Task description » Arrange the lines from the first one through the line with "Creatività perché ogni" as a numbered list, skipping any blank lines.

[Saved entries]
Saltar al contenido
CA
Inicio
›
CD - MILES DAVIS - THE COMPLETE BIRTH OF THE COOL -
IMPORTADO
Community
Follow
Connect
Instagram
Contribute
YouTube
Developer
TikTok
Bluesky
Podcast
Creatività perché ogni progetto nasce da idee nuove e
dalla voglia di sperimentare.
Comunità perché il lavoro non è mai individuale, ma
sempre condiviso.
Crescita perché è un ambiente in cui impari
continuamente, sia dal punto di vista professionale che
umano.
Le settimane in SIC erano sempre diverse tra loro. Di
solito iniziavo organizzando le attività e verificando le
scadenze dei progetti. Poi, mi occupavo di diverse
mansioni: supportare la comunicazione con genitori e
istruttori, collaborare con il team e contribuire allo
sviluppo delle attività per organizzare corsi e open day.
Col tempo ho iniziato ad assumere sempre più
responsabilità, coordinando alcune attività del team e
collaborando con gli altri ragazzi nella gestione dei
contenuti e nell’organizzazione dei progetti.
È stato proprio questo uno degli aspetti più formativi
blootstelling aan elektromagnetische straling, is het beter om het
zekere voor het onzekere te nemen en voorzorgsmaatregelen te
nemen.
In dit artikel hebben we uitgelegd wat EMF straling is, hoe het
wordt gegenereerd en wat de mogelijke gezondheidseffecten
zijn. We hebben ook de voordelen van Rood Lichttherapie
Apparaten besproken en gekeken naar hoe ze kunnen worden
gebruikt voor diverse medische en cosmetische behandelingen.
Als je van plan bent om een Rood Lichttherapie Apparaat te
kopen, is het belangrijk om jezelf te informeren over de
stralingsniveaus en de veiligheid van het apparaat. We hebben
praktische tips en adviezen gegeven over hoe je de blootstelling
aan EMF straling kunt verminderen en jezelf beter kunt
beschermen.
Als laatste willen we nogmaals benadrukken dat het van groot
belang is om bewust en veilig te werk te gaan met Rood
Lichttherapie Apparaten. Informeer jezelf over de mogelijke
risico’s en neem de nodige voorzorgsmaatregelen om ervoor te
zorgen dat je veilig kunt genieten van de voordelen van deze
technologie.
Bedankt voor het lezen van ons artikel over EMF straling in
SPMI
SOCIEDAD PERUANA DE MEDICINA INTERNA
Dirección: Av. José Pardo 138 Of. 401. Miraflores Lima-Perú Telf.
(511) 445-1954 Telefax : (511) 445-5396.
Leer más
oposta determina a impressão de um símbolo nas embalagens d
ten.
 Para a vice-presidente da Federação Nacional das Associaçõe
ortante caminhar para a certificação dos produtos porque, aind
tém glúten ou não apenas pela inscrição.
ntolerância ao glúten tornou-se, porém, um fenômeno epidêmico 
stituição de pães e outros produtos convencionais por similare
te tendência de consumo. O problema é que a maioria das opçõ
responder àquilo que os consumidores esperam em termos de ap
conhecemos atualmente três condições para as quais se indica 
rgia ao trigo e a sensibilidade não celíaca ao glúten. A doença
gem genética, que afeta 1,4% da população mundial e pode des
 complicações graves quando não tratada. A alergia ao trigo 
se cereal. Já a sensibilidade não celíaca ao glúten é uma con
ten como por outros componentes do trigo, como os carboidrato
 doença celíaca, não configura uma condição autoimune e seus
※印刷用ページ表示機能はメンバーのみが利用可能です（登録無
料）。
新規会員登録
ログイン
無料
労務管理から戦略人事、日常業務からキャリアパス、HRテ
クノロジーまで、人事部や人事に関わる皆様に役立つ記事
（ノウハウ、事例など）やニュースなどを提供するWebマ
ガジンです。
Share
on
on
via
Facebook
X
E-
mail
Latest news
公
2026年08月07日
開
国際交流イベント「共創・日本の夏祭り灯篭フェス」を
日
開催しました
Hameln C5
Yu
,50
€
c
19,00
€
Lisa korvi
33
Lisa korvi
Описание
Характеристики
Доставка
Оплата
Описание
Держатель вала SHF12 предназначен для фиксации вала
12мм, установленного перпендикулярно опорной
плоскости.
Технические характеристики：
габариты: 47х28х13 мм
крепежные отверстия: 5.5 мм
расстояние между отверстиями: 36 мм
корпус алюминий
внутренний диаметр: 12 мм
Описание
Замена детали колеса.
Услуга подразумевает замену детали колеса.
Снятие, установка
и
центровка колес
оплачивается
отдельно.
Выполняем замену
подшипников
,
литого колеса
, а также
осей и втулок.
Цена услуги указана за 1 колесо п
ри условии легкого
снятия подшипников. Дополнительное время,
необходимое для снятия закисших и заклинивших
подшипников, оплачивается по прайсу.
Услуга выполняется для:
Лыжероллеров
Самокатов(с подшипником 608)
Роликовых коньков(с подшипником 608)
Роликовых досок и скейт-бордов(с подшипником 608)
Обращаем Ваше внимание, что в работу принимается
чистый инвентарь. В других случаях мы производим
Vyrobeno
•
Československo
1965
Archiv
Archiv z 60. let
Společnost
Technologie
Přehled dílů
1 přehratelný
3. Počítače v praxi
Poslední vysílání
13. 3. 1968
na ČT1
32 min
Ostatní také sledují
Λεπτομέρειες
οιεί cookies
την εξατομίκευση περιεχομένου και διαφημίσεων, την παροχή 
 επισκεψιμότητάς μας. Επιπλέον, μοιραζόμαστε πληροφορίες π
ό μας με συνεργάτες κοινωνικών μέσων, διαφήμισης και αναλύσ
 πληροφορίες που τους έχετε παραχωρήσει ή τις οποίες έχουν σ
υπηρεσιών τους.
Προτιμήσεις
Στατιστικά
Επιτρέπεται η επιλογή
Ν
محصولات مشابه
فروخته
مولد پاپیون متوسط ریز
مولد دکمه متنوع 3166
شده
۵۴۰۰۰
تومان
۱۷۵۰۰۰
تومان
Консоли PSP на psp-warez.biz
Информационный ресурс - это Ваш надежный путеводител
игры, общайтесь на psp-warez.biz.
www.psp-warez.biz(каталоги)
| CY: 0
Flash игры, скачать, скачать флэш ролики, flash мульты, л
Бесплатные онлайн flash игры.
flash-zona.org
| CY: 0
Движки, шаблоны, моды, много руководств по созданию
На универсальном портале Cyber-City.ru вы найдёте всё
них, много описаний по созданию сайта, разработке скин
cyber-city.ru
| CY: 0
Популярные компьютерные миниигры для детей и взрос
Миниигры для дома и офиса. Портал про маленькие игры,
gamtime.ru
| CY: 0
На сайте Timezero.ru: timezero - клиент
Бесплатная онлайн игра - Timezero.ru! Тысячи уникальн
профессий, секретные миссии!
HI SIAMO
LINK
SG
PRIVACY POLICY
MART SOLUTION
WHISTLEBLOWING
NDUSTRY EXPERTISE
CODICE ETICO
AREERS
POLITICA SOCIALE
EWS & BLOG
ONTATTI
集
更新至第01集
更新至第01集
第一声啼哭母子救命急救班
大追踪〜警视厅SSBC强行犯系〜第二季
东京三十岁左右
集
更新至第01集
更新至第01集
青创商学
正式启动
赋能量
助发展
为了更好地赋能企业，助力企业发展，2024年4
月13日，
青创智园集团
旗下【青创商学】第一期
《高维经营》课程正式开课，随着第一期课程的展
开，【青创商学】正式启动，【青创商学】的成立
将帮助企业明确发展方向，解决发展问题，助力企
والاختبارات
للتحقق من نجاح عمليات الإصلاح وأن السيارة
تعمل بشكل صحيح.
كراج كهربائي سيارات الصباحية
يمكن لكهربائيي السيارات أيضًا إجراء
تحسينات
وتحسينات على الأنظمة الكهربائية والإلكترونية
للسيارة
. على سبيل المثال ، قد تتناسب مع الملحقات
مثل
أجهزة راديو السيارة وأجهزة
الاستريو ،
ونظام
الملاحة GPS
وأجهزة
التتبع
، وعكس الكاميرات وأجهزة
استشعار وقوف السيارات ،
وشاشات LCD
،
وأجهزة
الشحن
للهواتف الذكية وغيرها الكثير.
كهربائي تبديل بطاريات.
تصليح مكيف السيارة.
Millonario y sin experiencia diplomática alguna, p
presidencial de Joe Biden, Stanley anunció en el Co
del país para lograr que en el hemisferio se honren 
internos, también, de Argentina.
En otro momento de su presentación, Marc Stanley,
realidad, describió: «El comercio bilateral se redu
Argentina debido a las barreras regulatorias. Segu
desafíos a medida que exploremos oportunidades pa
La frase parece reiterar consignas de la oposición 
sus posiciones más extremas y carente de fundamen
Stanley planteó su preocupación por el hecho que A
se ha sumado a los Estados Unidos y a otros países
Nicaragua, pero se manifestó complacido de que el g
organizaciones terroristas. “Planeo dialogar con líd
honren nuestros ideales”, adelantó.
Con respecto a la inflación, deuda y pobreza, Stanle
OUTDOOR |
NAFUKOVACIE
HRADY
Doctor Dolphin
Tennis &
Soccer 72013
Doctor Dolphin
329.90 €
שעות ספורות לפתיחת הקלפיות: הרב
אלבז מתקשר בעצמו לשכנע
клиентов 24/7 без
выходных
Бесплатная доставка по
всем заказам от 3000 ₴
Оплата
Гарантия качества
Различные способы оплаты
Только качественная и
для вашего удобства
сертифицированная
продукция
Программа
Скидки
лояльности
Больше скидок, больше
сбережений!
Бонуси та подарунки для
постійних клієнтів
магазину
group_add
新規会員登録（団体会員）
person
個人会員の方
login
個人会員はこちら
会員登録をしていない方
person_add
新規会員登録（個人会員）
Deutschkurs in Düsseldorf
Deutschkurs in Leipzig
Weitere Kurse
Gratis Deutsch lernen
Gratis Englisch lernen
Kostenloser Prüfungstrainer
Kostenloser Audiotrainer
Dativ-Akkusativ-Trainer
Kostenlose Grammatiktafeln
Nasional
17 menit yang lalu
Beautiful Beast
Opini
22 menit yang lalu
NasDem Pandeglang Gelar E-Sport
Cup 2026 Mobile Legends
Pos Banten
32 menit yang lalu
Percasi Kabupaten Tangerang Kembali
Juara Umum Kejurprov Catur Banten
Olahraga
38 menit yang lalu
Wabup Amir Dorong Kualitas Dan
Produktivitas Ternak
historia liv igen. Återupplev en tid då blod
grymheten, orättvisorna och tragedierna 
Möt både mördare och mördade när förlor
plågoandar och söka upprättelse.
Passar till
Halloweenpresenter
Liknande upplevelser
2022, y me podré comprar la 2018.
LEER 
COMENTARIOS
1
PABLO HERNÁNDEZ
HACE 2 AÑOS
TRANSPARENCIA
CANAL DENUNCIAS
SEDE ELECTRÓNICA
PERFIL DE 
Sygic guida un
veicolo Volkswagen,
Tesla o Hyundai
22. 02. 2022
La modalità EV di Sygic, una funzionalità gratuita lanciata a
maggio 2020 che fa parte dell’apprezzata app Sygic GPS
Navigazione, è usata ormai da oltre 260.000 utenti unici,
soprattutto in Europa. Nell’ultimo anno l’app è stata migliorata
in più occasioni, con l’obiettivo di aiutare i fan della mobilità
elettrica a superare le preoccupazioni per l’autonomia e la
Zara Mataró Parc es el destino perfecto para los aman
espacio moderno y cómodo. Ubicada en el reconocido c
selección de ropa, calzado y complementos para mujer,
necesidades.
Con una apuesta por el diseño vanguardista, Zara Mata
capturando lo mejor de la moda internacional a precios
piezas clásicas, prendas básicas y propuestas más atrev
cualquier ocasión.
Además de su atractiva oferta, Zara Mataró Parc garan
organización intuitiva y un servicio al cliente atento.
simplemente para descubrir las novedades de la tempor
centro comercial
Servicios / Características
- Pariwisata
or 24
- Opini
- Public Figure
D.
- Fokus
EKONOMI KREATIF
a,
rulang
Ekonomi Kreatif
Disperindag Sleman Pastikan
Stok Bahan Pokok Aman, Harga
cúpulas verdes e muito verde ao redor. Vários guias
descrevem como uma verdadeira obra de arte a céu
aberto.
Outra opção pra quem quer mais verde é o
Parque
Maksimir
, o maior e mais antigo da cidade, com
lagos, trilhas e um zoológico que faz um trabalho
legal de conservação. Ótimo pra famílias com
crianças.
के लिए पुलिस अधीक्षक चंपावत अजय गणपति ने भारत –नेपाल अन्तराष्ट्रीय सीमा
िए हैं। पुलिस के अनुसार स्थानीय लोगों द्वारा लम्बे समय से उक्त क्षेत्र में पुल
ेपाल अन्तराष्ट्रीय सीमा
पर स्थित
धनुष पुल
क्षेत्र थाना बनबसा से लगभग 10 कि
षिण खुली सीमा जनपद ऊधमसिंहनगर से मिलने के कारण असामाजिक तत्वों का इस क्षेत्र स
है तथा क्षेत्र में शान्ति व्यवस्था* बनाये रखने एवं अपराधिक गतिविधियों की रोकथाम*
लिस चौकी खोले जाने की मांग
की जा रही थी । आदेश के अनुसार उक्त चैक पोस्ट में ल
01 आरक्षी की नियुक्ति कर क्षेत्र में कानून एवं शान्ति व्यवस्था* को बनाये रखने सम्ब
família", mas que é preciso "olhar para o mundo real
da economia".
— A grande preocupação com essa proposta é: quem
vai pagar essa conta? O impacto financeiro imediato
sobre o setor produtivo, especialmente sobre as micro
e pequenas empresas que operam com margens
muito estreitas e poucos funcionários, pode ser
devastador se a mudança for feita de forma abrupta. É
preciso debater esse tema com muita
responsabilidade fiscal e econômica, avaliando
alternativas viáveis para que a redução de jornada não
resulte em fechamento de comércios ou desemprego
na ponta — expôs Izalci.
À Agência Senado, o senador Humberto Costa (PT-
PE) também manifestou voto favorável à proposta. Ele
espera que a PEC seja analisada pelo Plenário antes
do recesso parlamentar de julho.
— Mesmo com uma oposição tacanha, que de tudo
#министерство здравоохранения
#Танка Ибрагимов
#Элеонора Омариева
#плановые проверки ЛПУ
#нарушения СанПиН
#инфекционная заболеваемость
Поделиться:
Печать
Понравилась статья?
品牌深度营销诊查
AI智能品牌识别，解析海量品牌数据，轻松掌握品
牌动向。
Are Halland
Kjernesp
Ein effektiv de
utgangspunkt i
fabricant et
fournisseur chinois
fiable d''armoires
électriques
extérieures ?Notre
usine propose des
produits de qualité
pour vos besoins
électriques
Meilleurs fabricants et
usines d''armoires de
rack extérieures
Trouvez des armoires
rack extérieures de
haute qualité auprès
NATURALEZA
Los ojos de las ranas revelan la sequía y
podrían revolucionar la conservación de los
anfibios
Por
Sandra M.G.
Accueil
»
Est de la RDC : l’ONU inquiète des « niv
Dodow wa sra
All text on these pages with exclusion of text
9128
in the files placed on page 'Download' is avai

Solved exercise »
1. Saltar al contenido
2. CA
3. Inicio
4. ›
5. CD - MILES DAVIS - THE COMPLETE BIRTH OF THE COOL -
6. IMPORTADO
7. Community
8. Follow
9. Connect
10. Instagram
11. Contribute
12. YouTube
13. Developer
14. TikTok
15. Bluesky
16. Podcast
17. Creatività perché ogni progetto nasce da idee nuove e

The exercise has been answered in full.